Ten years ago I had never read the haggadah, much less a feminist one. I'd not chanted in Sanskrit, not to mention a prayer about climate change. And the list goes on. My world has gotten bigger in ways I couldn't have fathomed a decade ago.
At the same time, alas, we've witnessed a dramatic deterioration of our nation's capacity for inter-religious understanding. It's stunning, really, how far apart we've drifted. The loudest voices talking about religion are either so rigidly and judgmentally Christian that I'm tempted to chuck my Bible at someone, or so smugly secular that I want to pray in public to affirm that faith can be a good thing.
How is it that both greater freedom and hate-filled intolerance resulted from the attacks of 9/11? There is no one answer to this, but as I've learned more about the world's religions, I now see how fully they agree on the need for compassion to heal human brokenness. In other words, they all agree on the persistence of hate in our world (I call that brokenness sin) and the even more dogged reality of enduring love (I call that compassion, grace).
All sacred texts affirm that people of faith must compassionately care for their neighbors by giving shelter to the homeless, feeding the hungry and clothing the poor. This generosity of spirit spilled over 10 years ago and keeps pouring forth today.

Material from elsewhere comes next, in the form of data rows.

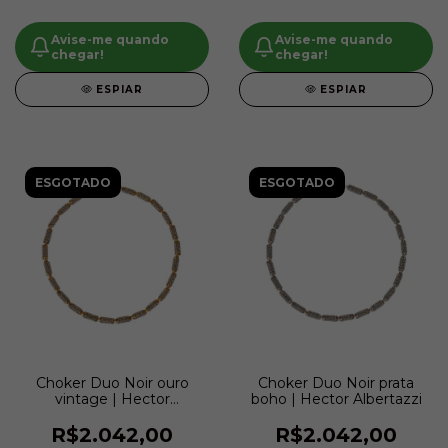
Avise-me quando
Avise-me quando
chegar!
chegar!
ESPIAR
ESPIAR
ESGOTADO
ESGOTADO
Choker Duo Noir ouro
Choker Duo Noir prata
vintage | Hector
boho | Hector Albertazzi
Albertazzi
R$2.042,00
R$2.042,00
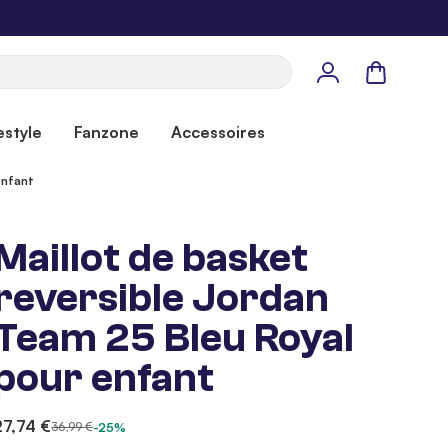
Panier
estyle
Fanzone
Accessoires
enfant
Maillot de basket
reversible Jordan
Team 25 Bleu Royal
pour enfant
27,74 €
36,99 €
-25%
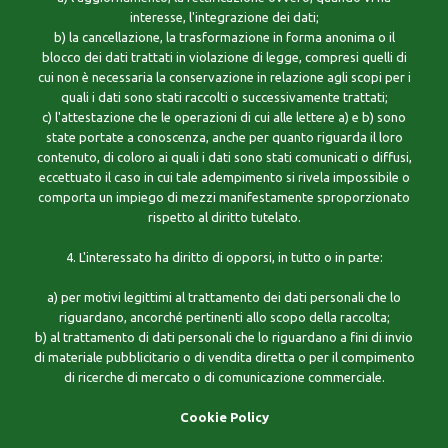
interesse, l'integrazione dei dati;
b) la cancellazione, la trasformazione in forma anonima o il
blocco dei dati trattati in violazione di legge, compresi quelli di
cui non è necessaria la conservazione in relazione agli scopi per i
quali i dati sono stati raccolti o successivamente trattati;
c) l'attestazione che le operazioni di cui alle lettere a) e b) sono
state portate a conoscenza, anche per quanto riguarda il loro
contenuto, di coloro ai quali i dati sono stati comunicati o diffusi,
eccettuato il caso in cui tale adempimento si rivela impossibile o
comporta un impiego di mezzi manifestamente sproporzionato
rispetto al diritto tutelato.
4. L'interessato ha diritto di opporsi, in tutto o in parte:
a) per motivi legittimi al trattamento dei dati personali che lo
riguardano, ancorché pertinenti allo scopo della raccolta;
b) al trattamento di dati personali che lo riguardano a fini di invio
di materiale pubblicitario o di vendita diretta o per il compimento
di ricerche di mercato o di comunicazione commerciale.
Cookie Policy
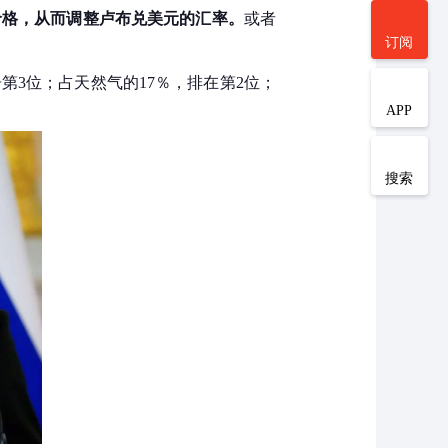
价格，从而调整卢布兑美元的汇率。
或者
订阅
第3位；占天然气的17％，排在第2位；
APP
搜索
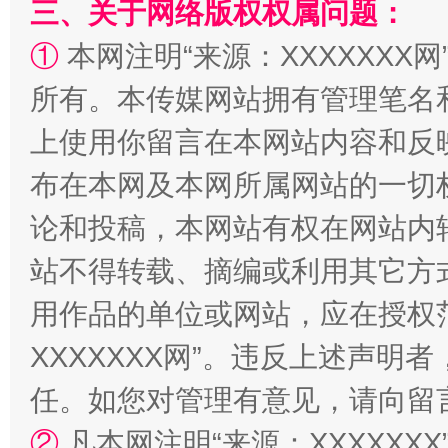
三、关于网络版权权属问题：
①
本网注明“来源：XXXXXXX网
所有。本传媒网站拥有管理笔名
上使用你留言在本网站内容和反
阿坝州三大球赛在茂县开幕
规模最
布在本网及本网所属网站的一切
论和投稿，本网站有权在网站内
站不得转载、摘编或利用其它方
用作品的单位或网站，应在授权
XXXXXXX网”。违反上述声
任。如您对管理有意见，请向留
国家大学科技园优化重塑工作
②
凡本网注明“来源：XXXXX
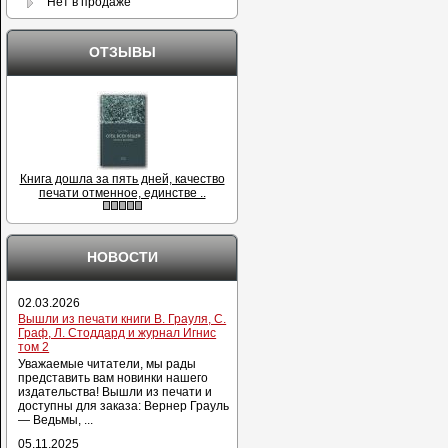
Нет в продаже
ОТЗЫВЫ
Книга дошла за пять дней, качество
печати отменное, единстве ..
НОВОСТИ
02.03.2026
Вышли из печати книги В. Грауля, С.
Граф, Л. Стоддард и журнал Игнис
том 2
Уважаемые читатели, мы рады
представить вам новинки нашего
издательства! Вышли из печати и
доступны для заказа: Вернер Грауль
— Ведьмы, ...
05.11.2025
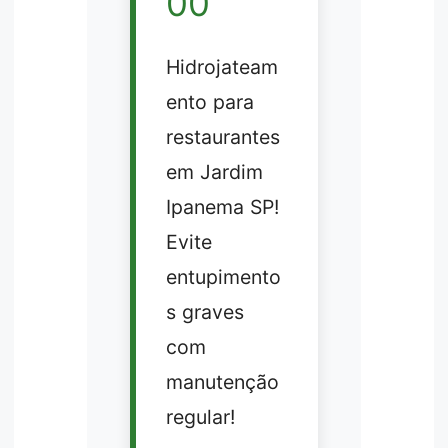
00
Hidrojateam
ento para
restaurantes
em Jardim
Ipanema SP!
Evite
entupimento
s graves
com
manutenção
regular!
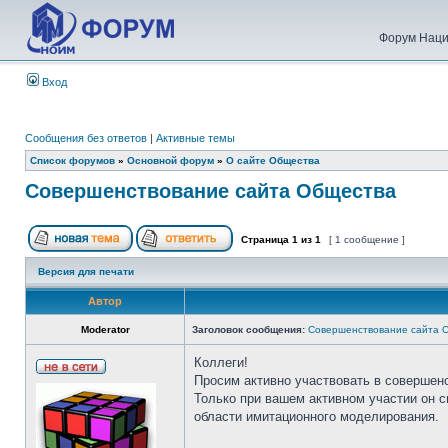
Форум Наци
Вход
Сообщения без ответов
|
Активные темы
Список форумов
»
Основной форум
»
О сайте Общества
Совершенствование сайта Общества
Страница
1
из
1
[ 1 сообщение ]
Версия для печати
Автор
Moderator
Заголовок сообщения:
Совершенствование сайта 
Коллеги!
Просим активно участвовать в совершен
Только при вашем активном участии он 
области имитационного моделирования.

Wisdom literature also portrays human brokenness in profound ways. In Judaism, we read about Diaspora and the trauma of being forcibly severed from family and cultural frameworks. Islamic teachings emphasize that no one is spared suffering in this life, including the Prophet Muhammad himself. Hindu culture believes in a cycle of birth, death and rebirth, called samsara, whereby how we've behaved in the past affects how we live now. And Buddhist teachings suggest we gratefully accept all of life's experiences, be they joyful or painful.
As the 10th anniversary of 9/11 approaches, we must acknowledge the wound inflicted on this day have not healed, but festered. On our own shores, we've seen surviving families ripped apart by divorce, alcoholism, drug abuse, domestic violence and other symptoms of post-traumatic stress disorder. At a global level, the 9/11 attacks led to the wars in Iraq and Afghanistan, so a ripple effect of bloodshed and violence continues. How, then, can we memorialize something that's still happening?
Speaking from my own faith tradition as a Christian, I'll offer the spiritual practice of repentance. What I'm talking about is not simply a question of fessing up, as in, "Mom, I stole a pack of chewing gum from the grocery store last week." No. As described in the New Testament, repentance is a very physical action of being completely turned around, of getting reoriented to look at things in an entirely new way. Repentance can occur on an individual, communal or even national level. It is not an act of weakness, but of strength.
My hope for the future is that we can turn away from aggressive nationalism, as well as the political and religious sectarianism the 9/11 attacks created. And let us reorient our compassion to be mindful not only of who suffered and died then, but who is dying now.
This would be a true and fitting memorial not just for Sept. 11, 2001, but for sorrow-filled, yet irrepressibly hopeful reality we call human history.
This post is part of a collection of interfaith reflections on 9/11 and the decade that followed.